病院にも投書があって、患者側からのクレームに対応しようとする。たまには感謝の言葉もあったので、クレームばかりというわけではなかったのだが。
よく投書でクレームの対象になる医者がいた。整形外科の医者である。僕のような外部の業者にも当たり前のように声をかけてくれる医者だったので、なんでクレームが多いのかと不思議に思っていた。クレームの内容も「態度が悪い」みたいな事だったからだ。
ある時、窓口に70前ぐらいの女性がやって来て、僕に声をかけて来た。雑談をしている中で、この整形外科の医者の話をして来た。要約すると、「失礼な医者だ」という指摘である。その中身は、ヒザ痛に悩まされているので診察を受けていたが、単なる老化だと診断されたという。老化とは失礼だと憤慨しているのである。
70前のヒザ痛が老化だとして、他の疾患ではないとしたら、喜ばしいことでさえあるだろうと思って、「自然なことだっていうことですよねえ」と僕が話すと、大いに不満な表情を浮かべて、帰って行った。歳をとったという事実自体が認めがたいことなのだろう。

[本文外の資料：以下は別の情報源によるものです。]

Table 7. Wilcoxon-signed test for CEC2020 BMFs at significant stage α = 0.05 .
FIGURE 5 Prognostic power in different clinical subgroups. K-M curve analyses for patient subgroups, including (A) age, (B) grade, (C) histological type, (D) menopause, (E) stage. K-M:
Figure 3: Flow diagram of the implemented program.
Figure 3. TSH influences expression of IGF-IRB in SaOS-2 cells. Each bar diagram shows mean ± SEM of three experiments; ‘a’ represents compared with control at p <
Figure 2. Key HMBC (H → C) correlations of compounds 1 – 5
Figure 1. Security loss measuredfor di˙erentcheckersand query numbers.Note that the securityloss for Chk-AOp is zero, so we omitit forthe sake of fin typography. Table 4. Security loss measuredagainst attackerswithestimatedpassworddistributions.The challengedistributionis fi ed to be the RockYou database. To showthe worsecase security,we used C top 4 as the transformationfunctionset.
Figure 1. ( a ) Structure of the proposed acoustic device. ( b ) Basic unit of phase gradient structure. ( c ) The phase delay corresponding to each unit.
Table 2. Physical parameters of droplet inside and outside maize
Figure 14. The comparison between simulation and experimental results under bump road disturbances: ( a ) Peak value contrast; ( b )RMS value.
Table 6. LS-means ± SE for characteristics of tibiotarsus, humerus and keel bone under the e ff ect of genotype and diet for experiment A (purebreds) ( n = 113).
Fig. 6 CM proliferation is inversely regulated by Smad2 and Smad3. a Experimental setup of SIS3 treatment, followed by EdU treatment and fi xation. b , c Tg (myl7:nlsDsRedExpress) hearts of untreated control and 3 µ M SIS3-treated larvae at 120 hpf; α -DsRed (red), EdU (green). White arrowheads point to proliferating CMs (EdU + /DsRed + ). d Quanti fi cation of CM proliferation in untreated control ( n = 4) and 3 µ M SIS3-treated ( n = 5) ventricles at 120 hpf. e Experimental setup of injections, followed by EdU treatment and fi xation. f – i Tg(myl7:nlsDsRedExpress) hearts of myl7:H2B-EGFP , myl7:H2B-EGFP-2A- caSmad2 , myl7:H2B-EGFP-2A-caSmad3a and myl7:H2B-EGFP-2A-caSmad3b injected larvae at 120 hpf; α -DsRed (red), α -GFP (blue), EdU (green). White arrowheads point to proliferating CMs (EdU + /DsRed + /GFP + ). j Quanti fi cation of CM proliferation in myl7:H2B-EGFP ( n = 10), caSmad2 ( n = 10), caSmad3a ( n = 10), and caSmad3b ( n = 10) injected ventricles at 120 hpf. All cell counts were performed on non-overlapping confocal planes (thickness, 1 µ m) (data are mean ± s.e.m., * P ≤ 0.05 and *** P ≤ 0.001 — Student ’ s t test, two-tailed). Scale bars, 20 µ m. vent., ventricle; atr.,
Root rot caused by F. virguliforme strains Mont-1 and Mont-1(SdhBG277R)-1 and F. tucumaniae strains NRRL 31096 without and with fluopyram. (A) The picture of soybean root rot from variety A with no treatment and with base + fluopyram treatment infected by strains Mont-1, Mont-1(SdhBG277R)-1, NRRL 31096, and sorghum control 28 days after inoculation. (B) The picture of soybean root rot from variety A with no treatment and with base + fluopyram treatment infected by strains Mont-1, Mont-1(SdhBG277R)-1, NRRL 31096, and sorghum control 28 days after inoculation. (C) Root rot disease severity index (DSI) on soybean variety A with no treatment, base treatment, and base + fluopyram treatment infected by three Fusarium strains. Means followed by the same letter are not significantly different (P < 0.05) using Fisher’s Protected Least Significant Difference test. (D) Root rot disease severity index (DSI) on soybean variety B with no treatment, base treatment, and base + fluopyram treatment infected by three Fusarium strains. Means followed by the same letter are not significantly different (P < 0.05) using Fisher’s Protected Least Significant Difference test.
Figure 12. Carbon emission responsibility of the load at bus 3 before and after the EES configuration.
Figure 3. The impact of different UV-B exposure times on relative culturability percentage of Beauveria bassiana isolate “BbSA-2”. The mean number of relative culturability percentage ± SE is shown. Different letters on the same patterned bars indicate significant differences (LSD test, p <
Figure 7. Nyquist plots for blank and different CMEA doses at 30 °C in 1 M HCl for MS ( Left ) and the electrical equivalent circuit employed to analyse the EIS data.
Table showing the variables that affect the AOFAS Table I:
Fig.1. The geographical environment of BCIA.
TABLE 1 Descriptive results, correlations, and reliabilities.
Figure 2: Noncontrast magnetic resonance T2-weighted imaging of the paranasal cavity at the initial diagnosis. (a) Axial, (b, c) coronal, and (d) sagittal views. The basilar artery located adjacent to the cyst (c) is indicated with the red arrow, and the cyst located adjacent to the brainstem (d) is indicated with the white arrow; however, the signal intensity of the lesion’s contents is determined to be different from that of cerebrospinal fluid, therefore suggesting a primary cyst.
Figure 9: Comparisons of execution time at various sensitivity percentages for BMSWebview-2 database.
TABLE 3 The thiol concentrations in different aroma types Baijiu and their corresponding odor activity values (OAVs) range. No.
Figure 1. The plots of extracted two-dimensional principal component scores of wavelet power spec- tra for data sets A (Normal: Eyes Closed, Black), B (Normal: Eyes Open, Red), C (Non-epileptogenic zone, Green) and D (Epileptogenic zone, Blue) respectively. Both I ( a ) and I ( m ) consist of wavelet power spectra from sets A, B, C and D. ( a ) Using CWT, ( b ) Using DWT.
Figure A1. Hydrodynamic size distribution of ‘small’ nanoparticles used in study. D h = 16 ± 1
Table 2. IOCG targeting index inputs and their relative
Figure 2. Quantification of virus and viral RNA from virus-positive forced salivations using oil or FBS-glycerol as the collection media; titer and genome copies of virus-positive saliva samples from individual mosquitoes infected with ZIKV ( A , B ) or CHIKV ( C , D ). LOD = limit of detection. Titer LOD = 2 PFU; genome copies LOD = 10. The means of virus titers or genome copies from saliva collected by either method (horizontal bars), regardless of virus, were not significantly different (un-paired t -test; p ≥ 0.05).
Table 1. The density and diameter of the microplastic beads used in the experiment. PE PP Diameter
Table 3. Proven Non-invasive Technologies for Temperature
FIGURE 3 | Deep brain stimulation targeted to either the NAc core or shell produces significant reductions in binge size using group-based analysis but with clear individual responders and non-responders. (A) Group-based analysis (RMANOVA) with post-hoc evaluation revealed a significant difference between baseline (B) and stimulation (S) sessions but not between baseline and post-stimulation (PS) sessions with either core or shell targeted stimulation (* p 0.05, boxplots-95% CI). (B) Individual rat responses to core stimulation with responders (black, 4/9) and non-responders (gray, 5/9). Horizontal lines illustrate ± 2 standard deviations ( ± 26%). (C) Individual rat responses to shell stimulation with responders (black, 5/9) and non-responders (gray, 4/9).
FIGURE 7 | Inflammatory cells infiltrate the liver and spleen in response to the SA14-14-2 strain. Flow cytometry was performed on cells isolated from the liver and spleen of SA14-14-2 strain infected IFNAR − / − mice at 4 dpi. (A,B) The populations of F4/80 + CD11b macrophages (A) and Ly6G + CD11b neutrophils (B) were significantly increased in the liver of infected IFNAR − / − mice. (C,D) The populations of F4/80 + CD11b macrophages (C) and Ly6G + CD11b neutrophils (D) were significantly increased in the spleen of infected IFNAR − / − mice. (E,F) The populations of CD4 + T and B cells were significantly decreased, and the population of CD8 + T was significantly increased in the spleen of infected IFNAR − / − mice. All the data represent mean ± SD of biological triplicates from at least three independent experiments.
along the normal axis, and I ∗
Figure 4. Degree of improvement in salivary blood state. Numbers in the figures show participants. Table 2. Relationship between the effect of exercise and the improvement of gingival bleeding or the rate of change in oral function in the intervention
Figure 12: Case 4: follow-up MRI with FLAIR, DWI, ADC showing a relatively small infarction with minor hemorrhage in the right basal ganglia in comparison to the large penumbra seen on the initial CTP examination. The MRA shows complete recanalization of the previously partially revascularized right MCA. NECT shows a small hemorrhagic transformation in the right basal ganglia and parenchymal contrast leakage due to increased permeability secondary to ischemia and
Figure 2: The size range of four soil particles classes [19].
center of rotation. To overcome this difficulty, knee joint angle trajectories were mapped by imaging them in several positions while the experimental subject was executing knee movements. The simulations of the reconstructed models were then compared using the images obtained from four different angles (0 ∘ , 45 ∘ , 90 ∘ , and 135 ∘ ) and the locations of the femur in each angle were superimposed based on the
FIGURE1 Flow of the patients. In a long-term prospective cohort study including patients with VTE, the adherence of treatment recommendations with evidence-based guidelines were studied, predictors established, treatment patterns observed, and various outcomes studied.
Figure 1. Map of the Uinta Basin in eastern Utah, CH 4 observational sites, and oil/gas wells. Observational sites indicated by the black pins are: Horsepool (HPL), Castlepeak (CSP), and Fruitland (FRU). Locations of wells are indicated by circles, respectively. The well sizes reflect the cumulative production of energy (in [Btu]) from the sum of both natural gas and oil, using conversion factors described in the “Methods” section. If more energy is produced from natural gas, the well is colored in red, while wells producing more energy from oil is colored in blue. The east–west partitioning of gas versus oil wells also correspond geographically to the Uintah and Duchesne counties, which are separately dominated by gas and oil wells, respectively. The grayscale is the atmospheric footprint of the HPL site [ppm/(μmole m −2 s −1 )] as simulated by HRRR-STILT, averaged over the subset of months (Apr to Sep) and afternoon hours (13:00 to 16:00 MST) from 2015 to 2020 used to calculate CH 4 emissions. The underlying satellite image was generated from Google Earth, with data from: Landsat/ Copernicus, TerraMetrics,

たまたま、この先生とこの話をしたところ、「本当のことを言うと、怒られちゃうんだよ」と笑っていた。そこで「正しい診断ではなくて、患者が求める診断をしなければならないとしたら、消費者の需要に合わせて、商品を提供するようなものですね」と返したところ、「医療はそうあってはいけないと僕は考えるけど、そういう傾向が強くなっていると思うなあ」と。
医療的な診断が商品になっていい訳はもちろんない。
そのような共通了解をした上で、「でも実際は、お若いですよねえとでもいえばいいじゃないですか」と言ったところ、その医者は「そういうの出来ないよ」と笑っていた。僕はこの医者が結構な人格者であるとの印象を持っている。
ここで求められるのがコミュニケーション力なる最近流行りの思考である。でも結局患者を消費者と位置付け、患者が心地よいように、こちらが感情労働していくことになる。そこで、僕は半ばふざけて「実際は、お若いですよねえ」というお世辞を想定したのである。
そもそも老化とは自身の身体の衰えや不自由さの進行を頭で後追いすることだと思う。そこで心と体の折り合いをつけるのが人間の知恵であろう。しかしながら、老化自体を認めなければ、そのような知恵は生まれず、「若いということこそが素晴らしい」という偏見に包み込まれてしまう。またお世辞をいえば、このような偏見を助長することにもなる。
ただ、かの70前の女性が不満を抱いたのは、少なからず自らの老化を意識していたからに違いない。それにしても、僕たちの生きる社会は気を使いすぎてはいないだろうか。多少不快なこと、不満を受容する力が失われている。そもそも自然には不快な部分があるものである。このような受容力を「社会的免疫力」とで名付けてみようかと考えている。結構汎用性がありそうだ。